REFERENCE SIGNS LIST

- 1 Discharge container
- 2 Double-walled container body
- 3 Discharge cap
- 4 Valve member
- 5 Valve retaining member
- 21 Inner layer body
- 22 Outer layer body
- 22 a Mouth
- 22 b Trunk
- 22 c Sealing step portion
- 22 d Male threaded portion
- 22 e Through hole
- 22 f Groove portion
- 31 Outer circumferential wall
- 31 a Female threaded portion
- 32 Top wall
- 33 Discharge tube
- 33 Discharge outlet
- 34 Upper fitting groove
- 35 Ambient air introduction hole
- 36 Hinge
- 37 Cap body
- 37 a Ceiling wall
- 38 Sealing wall
- 39 Lug portion
- 41 Base portion
- 42 Flange portion
- 43 Partition wall
- 44 Hinge portion
- 45 Valve body
- 46 Ambient air introduction valve
- 47 Projection
- 51 Partition wall portion
- 52 Outer tube portion
- 53 Retainer tube
- 54 Ring wall
- 54 a Opening
- 55 Vent hole
- 56 Lower fitting groove
- L Liquid reservoir space
- S Containment space

Claims

1. A discharge container comprising:

a double-walled container body including an inner layer body which defines a containment space for a content and is deformable in a volume-reducing manner and an outer layer body surrounding the inner layer body;

a discharge cap having a discharge outlet through which the content is discharged, the discharge cap being attached to a mouth of the double-walled container body; and

a check valve structure which is disposed inside the discharge cap and allows a flow of the content from the containment space toward the discharge outlet and prevents backflow from the discharge outlet toward the containment space,

wherein the check valve structure has a tubular partition wall defining a flow path of the content from the containment space toward the discharge outlet and a valve body which is provided on the partition wall with a hinge portion and has a single swing structure swung on the hinge portion, and

space inside the partition wall rather on the discharge outlet side than on the valve body side serves as a liquid reservoir space where part of remaining content is stored after the discharge of the content.

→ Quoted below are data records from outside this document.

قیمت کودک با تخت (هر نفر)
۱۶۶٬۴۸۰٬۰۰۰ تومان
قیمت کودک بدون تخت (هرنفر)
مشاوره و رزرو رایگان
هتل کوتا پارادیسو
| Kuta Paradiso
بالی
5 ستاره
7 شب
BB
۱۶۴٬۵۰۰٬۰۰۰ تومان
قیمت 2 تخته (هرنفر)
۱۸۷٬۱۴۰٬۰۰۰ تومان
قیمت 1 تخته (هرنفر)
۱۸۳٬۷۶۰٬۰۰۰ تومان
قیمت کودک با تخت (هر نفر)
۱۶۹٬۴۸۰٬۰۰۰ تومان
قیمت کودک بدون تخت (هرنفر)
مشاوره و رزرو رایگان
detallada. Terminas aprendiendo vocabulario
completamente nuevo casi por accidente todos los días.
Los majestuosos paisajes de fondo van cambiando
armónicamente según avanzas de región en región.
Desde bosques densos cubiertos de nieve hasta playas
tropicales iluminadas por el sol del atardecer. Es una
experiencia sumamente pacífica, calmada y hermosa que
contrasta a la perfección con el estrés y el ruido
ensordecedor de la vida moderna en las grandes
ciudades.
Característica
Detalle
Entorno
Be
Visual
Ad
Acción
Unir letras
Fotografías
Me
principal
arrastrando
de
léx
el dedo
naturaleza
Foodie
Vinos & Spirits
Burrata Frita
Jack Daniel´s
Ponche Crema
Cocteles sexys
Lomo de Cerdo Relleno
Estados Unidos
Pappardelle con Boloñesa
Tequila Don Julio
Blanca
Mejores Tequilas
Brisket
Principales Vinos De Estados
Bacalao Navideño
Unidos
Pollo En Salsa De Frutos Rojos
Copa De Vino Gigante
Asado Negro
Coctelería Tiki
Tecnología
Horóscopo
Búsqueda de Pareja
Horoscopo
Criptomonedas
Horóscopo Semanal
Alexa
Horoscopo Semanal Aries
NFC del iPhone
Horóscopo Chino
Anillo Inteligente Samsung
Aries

2. The discharge container according to claim 1, further comprising a valve member having the partition wall and the valve body, and a valve retaining member retaining the valve member inside the discharge cap.

3. The discharge container according to claim 1, wherein a viscosity of the content is 100 mPa·s or more.

4. The discharge container according to claim 1, wherein a diameter of a piece of solid content contained in the content is less than 1.5 mm.

5. The discharge container according to claim 2, wherein a viscosity of the content is 100 mPa·s or more.

6. The discharge container according to claim 2, wherein a diameter of a piece of solid content contained in the content is less than 1.5 mm.

7. The discharge container according to claim 3, wherein a diameter of a piece of solid content contained in the content is less than 1.5 mm.

8. The discharge container according to claim 5, wherein a diameter of a piece of solid content contained in the content is less than 1.5 mm.